_Required work_
Format the stretch of entries from the start through the line containing "Carpentry Schools in Albuquerque" as a Markdown table with the columns Row and Line, numbering each line and omitting blank lines.

Stored dataset items:

□ □ □ □ □ □ □

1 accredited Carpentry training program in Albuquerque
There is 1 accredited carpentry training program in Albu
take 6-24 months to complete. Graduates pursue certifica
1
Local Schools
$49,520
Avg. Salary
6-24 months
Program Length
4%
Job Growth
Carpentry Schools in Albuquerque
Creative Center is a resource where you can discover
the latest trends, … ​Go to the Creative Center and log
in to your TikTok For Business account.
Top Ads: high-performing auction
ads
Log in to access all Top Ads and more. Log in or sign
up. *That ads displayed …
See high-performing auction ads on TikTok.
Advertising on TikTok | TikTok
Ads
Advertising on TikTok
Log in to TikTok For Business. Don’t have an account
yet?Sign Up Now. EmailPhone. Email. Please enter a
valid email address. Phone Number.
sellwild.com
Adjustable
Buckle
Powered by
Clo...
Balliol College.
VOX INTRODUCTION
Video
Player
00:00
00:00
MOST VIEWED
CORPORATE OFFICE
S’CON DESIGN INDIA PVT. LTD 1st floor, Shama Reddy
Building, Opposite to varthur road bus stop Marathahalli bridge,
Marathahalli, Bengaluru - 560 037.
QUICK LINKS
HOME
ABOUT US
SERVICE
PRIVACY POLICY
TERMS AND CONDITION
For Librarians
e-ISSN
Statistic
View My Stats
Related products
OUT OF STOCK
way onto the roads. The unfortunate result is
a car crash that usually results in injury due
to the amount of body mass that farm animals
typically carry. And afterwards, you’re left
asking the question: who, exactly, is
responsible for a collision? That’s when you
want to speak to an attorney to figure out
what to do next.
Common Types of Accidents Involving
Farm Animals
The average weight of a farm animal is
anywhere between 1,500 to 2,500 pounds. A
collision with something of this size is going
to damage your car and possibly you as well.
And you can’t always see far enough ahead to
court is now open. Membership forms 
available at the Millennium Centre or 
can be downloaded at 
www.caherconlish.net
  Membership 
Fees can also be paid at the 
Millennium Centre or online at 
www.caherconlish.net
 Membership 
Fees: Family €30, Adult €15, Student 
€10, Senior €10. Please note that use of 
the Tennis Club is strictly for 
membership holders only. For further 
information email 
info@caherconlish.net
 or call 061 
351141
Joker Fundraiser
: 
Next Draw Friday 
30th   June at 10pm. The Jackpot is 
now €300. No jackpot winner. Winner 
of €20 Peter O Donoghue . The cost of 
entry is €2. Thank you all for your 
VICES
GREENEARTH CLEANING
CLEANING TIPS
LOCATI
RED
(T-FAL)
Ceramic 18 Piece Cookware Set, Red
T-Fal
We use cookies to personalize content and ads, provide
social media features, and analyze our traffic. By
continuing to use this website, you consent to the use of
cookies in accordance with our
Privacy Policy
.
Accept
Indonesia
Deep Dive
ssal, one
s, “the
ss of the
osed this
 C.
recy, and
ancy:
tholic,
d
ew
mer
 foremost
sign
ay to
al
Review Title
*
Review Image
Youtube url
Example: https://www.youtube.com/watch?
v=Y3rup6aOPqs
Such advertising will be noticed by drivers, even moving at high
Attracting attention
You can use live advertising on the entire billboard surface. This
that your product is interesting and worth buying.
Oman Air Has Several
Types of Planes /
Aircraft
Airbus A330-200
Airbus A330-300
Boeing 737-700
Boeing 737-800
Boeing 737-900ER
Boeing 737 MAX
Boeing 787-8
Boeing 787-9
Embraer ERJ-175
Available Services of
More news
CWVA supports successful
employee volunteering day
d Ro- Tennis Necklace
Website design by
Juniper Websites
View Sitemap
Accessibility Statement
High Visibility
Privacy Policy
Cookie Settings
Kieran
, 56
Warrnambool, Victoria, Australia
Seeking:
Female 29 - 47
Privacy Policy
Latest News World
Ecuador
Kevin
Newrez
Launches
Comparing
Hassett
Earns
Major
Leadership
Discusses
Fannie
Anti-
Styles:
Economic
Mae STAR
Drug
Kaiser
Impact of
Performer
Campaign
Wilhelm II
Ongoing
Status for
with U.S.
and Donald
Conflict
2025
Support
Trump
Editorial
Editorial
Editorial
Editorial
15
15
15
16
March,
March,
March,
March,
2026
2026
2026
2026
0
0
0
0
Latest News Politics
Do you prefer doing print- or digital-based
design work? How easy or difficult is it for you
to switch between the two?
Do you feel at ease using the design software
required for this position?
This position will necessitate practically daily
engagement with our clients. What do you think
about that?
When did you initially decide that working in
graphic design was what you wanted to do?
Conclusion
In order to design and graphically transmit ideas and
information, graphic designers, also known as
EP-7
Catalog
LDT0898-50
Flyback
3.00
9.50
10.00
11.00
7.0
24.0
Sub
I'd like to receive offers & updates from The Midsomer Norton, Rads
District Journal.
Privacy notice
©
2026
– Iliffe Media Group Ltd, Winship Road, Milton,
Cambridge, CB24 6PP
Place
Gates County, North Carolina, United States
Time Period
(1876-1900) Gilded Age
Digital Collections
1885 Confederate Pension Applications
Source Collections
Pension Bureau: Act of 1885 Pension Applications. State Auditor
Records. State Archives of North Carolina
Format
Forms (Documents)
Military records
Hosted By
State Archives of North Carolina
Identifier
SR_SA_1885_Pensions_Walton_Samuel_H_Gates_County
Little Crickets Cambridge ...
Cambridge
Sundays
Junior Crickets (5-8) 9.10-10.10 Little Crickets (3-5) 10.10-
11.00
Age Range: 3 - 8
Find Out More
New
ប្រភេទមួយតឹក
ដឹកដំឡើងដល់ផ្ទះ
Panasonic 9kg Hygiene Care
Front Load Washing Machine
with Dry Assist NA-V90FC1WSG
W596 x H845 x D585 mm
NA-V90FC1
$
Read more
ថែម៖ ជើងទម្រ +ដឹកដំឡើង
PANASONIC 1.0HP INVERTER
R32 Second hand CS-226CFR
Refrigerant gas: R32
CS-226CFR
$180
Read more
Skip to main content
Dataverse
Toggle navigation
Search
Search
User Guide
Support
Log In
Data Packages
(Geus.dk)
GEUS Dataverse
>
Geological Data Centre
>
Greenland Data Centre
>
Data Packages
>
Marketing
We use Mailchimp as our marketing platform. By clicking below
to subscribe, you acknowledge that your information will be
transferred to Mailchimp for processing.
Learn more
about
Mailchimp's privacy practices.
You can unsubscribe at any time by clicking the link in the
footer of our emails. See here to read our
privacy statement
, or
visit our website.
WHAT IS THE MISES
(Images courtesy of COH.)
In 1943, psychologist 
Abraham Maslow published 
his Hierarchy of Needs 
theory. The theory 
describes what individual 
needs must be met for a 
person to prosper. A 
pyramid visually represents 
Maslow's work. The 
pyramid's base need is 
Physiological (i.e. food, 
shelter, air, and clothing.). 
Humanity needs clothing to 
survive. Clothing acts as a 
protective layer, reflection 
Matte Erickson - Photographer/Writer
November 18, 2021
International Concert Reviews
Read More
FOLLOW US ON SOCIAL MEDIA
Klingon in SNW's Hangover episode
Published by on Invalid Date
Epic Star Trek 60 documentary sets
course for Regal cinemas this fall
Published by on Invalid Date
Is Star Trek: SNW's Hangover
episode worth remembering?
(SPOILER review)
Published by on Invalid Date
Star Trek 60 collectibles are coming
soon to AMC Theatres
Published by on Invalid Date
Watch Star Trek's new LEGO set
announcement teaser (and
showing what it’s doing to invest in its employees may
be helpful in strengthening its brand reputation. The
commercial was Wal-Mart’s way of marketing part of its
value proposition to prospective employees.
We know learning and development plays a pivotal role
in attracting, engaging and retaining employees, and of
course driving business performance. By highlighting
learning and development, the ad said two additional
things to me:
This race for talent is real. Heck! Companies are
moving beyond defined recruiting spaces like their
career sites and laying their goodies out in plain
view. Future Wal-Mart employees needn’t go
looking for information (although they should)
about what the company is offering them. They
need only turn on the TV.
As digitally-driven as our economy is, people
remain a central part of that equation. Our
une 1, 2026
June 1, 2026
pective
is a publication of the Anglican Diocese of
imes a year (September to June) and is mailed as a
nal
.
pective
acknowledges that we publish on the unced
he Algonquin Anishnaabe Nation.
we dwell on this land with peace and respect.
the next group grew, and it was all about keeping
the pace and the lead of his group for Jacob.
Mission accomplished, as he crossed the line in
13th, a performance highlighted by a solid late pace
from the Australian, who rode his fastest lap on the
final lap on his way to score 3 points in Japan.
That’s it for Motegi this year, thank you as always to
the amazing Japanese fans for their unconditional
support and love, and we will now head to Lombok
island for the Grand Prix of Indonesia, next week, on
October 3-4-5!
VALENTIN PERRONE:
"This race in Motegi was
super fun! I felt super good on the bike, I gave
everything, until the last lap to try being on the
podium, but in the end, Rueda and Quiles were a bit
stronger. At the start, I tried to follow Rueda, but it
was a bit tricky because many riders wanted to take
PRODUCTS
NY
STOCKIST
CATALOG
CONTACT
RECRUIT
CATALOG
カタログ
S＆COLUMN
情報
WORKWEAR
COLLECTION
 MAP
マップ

□ □ □ □ □ □ □

_Solution for this exercise_
| Row | Line |
|---|---|
| 1 | 1 accredited Carpentry training program in Albuquerque |
| 2 | There is 1 accredited carpentry training program in Albu |
| 3 | take 6-24 months to complete. Graduates pursue certifica |
| 4 | 1 |
| 5 | Local Schools |
| 6 | $49,520 |
| 7 | Avg. Salary |
| 8 | 6-24 months |
| 9 | Program Length |
| 10 | 4% |
| 11 | Job Growth |
| 12 | Carpentry Schools in Albuquerque |